I implore you all to come up with a list of compositions by musicians that are under the age of 40 that you could see/hear as a future “standard” or “jazz classic” in the jazz canon. Here’s my list of tunes. I am basing this on these criteria:
1. Song has been recorded by an artist/s other than the composer and the composer doesn’t perform on the record.
2. Song is frequently performed by bands without the composer present.

Song #1-Benny’s Tune by Lionel Loueke
Song #2-Zhviago by Kurt Rosenwinkel

As you can see my list is pretty short. I wish I could make it longer but I just can’t think of anything right now if I abide by these two guidelines.

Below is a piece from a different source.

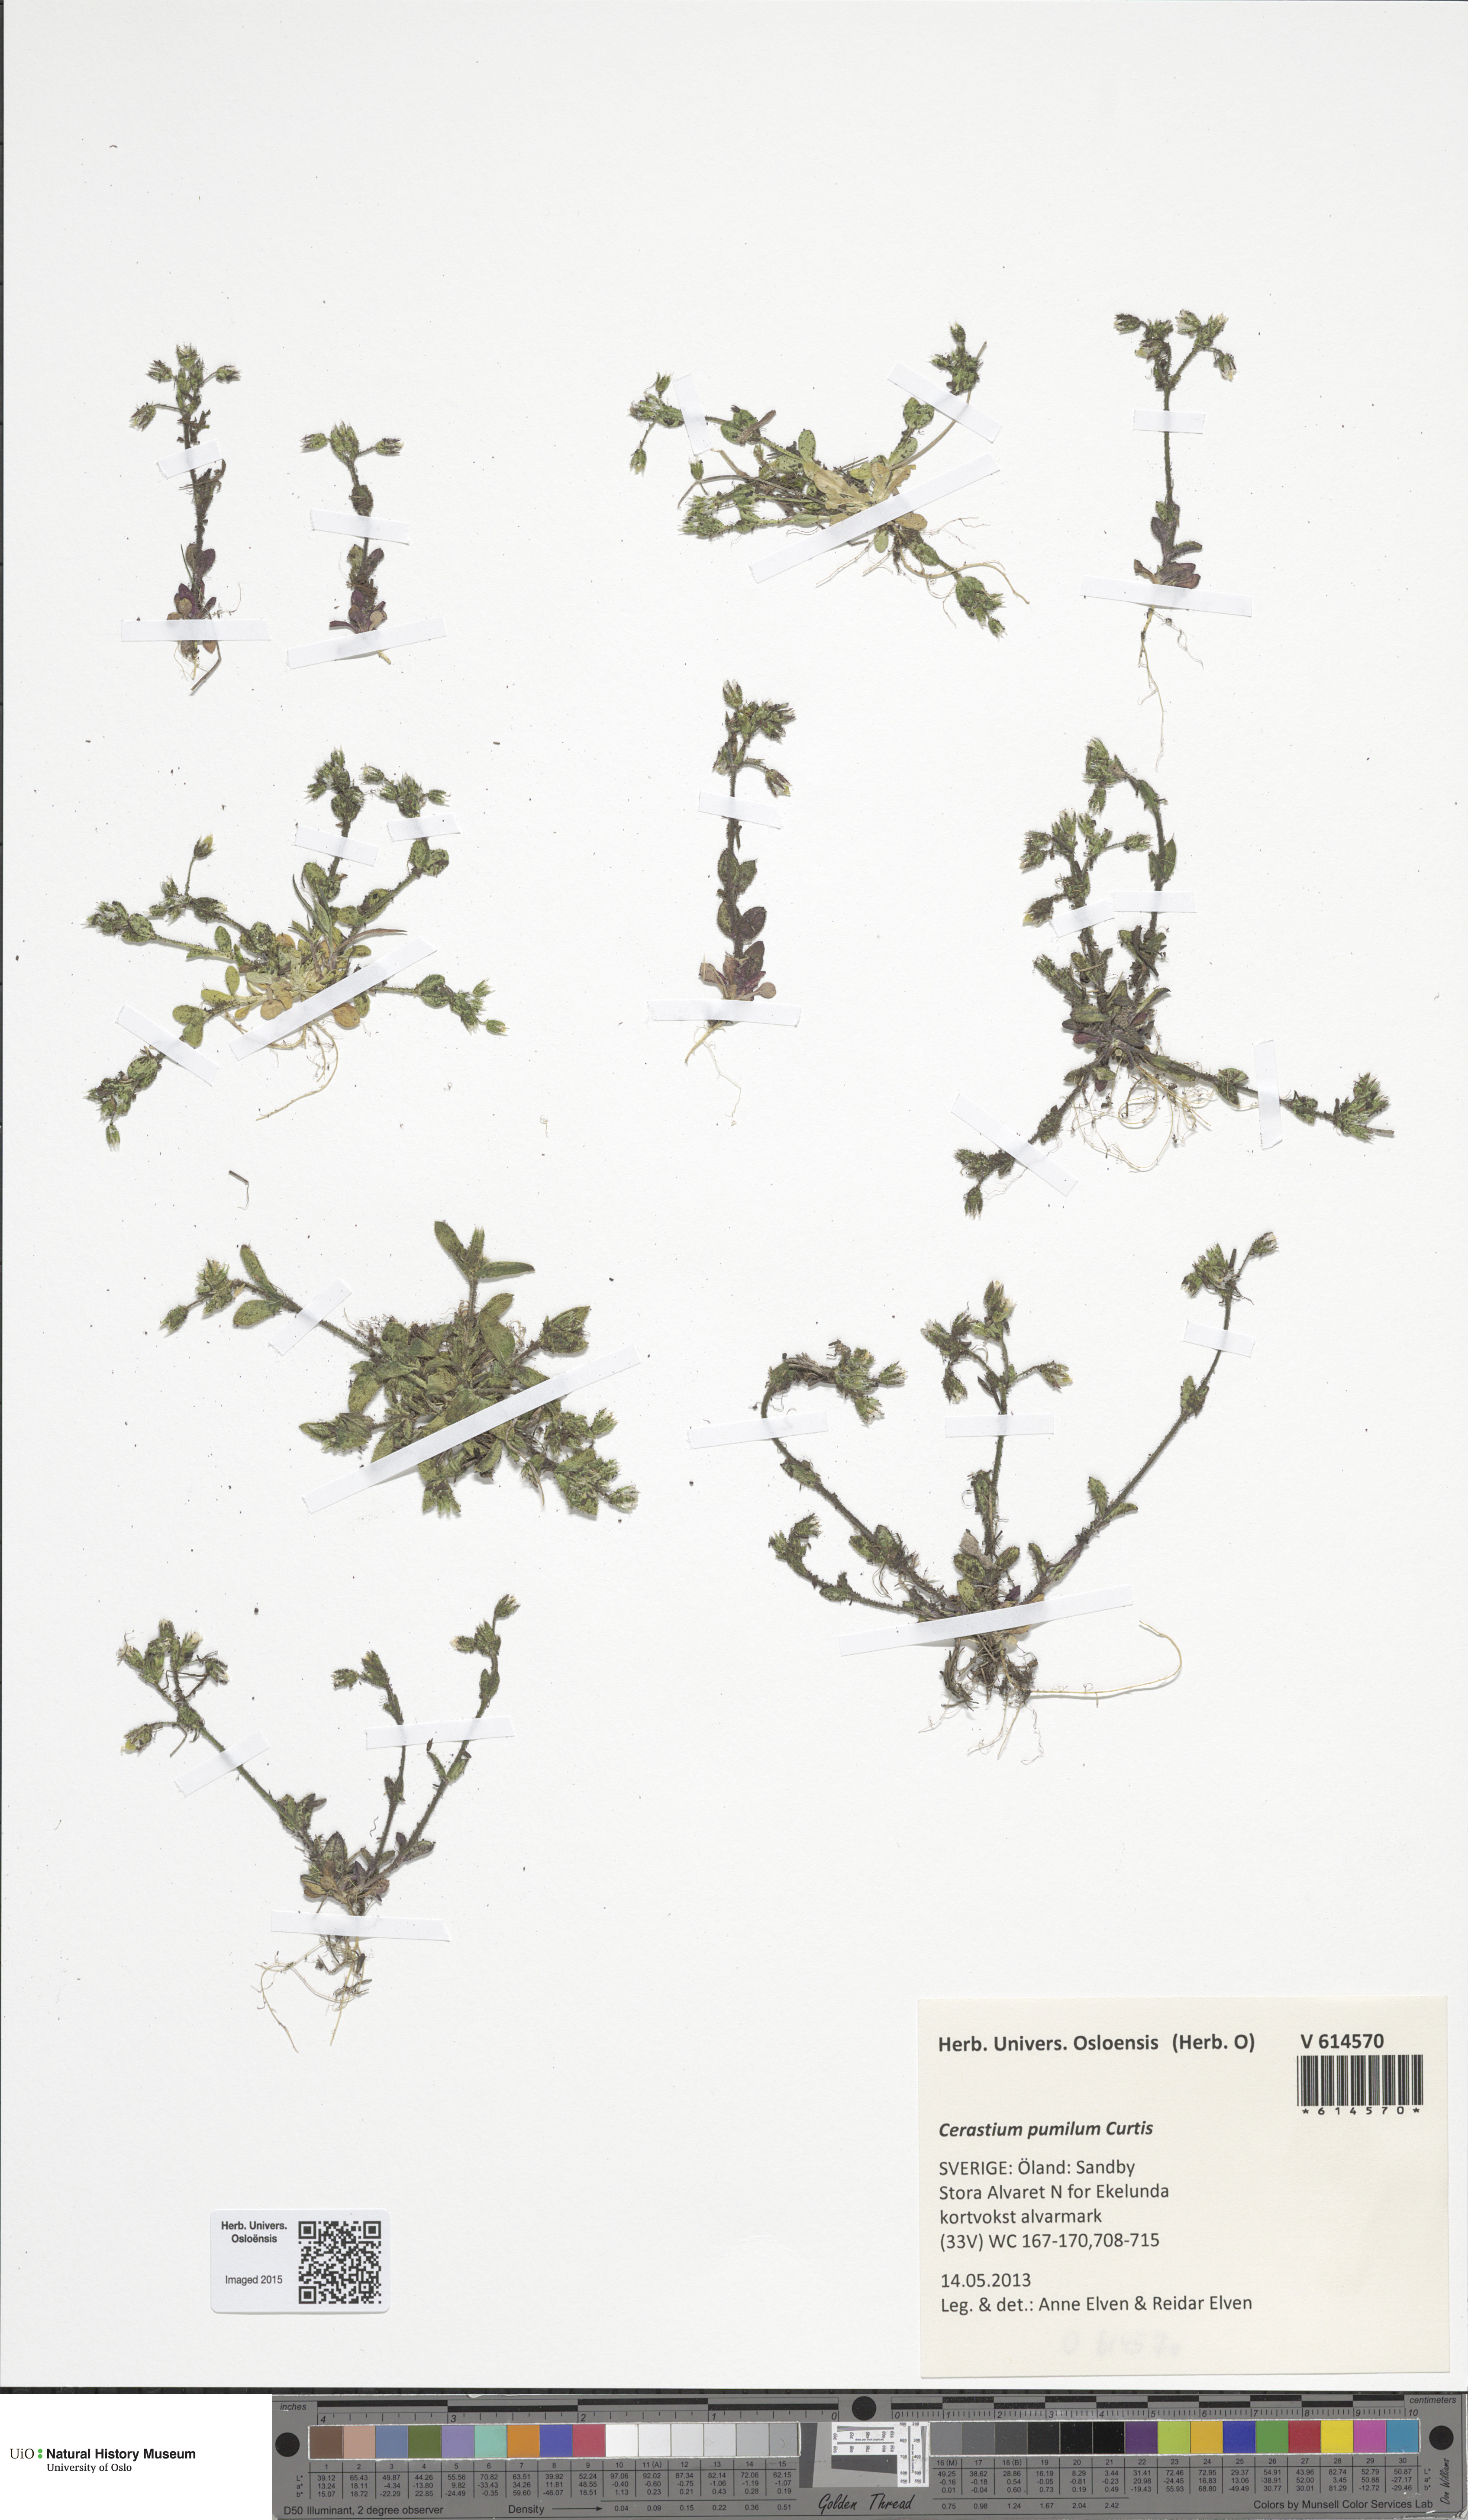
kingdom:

Back in the day, musicians would play each other’s tunes more often. I hear it every once in a while (most recent at a Terence Blanchard show, where they played a few tunes by their bassist Derrick Hodge, although he was out on the road with Maxwell). In my band we’ve had a long-standing tradition of performing originals and tunes written by composers who are still alive, preferably under the age of 50. So we play a lot of tunes by Kurt, Myron Walden, Mark Turner, E.J. Strickland, Nicholas Payton, etc.

So if you all have any recommendations, let me have them because I’m always in the business of learning new tunes.